Copy out each of the entries below, swapping every "SYMMETRIC" for "BLIND" and leaving everything else untouched.

MATERIAL FOR THE TASK —
================================

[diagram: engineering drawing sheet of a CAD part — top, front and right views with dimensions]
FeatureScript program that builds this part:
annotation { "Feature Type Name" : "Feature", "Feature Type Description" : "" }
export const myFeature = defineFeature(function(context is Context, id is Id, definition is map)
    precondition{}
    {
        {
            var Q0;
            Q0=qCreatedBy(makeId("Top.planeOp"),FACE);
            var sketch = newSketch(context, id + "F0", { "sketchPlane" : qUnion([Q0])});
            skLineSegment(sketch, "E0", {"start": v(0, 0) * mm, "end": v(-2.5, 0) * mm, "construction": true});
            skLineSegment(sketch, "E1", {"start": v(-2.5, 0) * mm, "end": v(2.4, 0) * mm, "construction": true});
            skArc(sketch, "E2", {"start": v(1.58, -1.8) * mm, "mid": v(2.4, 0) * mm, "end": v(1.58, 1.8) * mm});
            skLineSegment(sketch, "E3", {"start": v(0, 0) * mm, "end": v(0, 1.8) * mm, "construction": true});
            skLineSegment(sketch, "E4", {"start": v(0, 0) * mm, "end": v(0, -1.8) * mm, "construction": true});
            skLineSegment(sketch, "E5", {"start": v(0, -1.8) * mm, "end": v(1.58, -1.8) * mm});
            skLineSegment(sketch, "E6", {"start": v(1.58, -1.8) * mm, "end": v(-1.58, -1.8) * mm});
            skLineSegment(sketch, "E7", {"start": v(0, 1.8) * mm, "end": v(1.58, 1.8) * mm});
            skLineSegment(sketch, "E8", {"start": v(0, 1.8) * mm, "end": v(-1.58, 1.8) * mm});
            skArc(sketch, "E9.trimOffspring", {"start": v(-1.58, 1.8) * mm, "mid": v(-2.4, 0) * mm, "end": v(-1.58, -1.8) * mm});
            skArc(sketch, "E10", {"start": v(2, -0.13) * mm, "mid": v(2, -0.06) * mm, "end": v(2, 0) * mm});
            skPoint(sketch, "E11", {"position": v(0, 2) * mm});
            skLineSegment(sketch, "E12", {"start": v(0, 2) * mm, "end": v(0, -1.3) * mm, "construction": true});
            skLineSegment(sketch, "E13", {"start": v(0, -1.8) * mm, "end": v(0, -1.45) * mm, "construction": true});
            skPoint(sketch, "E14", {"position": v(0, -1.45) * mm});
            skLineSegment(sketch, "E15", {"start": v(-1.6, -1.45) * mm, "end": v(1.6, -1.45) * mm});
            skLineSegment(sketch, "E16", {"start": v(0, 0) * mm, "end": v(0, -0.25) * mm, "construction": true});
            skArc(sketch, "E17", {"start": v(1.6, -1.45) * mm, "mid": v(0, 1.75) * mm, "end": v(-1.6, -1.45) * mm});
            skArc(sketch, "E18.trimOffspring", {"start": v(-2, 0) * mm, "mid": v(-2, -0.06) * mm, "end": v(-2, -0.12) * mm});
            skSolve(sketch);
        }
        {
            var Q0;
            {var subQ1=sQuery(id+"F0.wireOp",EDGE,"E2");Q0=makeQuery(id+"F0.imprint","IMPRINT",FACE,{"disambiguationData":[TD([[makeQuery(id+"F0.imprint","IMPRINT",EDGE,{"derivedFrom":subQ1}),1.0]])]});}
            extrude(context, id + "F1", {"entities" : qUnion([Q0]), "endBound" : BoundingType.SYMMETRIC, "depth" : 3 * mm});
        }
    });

================================

FULL SOLUTION —
[diagram: engineering drawing sheet of a CAD part — top, front and right views with dimensions]
FeatureScript program that builds this part:
annotation { "Feature Type Name" : "Feature", "Feature Type Description" : "" }
export const myFeature = defineFeature(function(context is Context, id is Id, definition is map)
    precondition{}
    {
        {
            var Q0;
            Q0=qCreatedBy(makeId("Top.planeOp"),FACE);
            var sketch = newSketch(context, id + "F0", { "sketchPlane" : qUnion([Q0])});
            skLineSegment(sketch, "E0", {"start": v(0, 0) * mm, "end": v(-2.5, 0) * mm, "construction": true});
            skLineSegment(sketch, "E1", {"start": v(-2.5, 0) * mm, "end": v(2.4, 0) * mm, "construction": true});
            skArc(sketch, "E2", {"start": v(1.58, -1.8) * mm, "mid": v(2.4, 0) * mm, "end": v(1.58, 1.8) * mm});
            skLineSegment(sketch, "E3", {"start": v(0, 0) * mm, "end": v(0, 1.8) * mm, "construction": true});
            skLineSegment(sketch, "E4", {"start": v(0, 0) * mm, "end": v(0, -1.8) * mm, "construction": true});
            skLineSegment(sketch, "E5", {"start": v(0, -1.8) * mm, "end": v(1.58, -1.8) * mm});
            skLineSegment(sketch, "E6", {"start": v(1.58, -1.8) * mm, "end": v(-1.58, -1.8) * mm});
            skLineSegment(sketch, "E7", {"start": v(0, 1.8) * mm, "end": v(1.58, 1.8) * mm});
            skLineSegment(sketch, "E8", {"start": v(0, 1.8) * mm, "end": v(-1.58, 1.8) * mm});
            skArc(sketch, "E9.trimOffspring", {"start": v(-1.58, 1.8) * mm, "mid": v(-2.4, 0) * mm, "end": v(-1.58, -1.8) * mm});
            skArc(sketch, "E10", {"start": v(2, -0.13) * mm, "mid": v(2, -0.06) * mm, "end": v(2, 0) * mm});
            skPoint(sketch, "E11", {"position": v(0, 2) * mm});
            skLineSegment(sketch, "E12", {"start": v(0, 2) * mm, "end": v(0, -1.3) * mm, "construction": true});
            skLineSegment(sketch, "E13", {"start": v(0, -1.8) * mm, "end": v(0, -1.45) * mm, "construction": true});
            skPoint(sketch, "E14", {"position": v(0, -1.45) * mm});
            skLineSegment(sketch, "E15", {"start": v(-1.6, -1.45) * mm, "end": v(1.6, -1.45) * mm});
            skLineSegment(sketch, "E16", {"start": v(0, 0) * mm, "end": v(0, -0.25) * mm, "construction": true});
            skArc(sketch, "E17", {"start": v(1.6, -1.45) * mm, "mid": v(0, 1.75) * mm, "end": v(-1.6, -1.45) * mm});
            skArc(sketch, "E18.trimOffspring", {"start": v(-2, 0) * mm, "mid": v(-2, -0.06) * mm, "end": v(-2, -0.12) * mm});
            skSolve(sketch);
        }
        {
            var Q0;
            {var subQ1=sQuery(id+"F0.wireOp",EDGE,"E2");Q0=makeQuery(id+"F0.imprint","IMPRINT",FACE,{"disambiguationData":[TD([[makeQuery(id+"F0.imprint","IMPRINT",EDGE,{"derivedFrom":subQ1}),1.0]])]});}
            extrude(context, id + "F1", {"entities" : qUnion([Q0]), "endBound" : BoundingType.BLIND, "depth" : 3 * mm});
        }
    });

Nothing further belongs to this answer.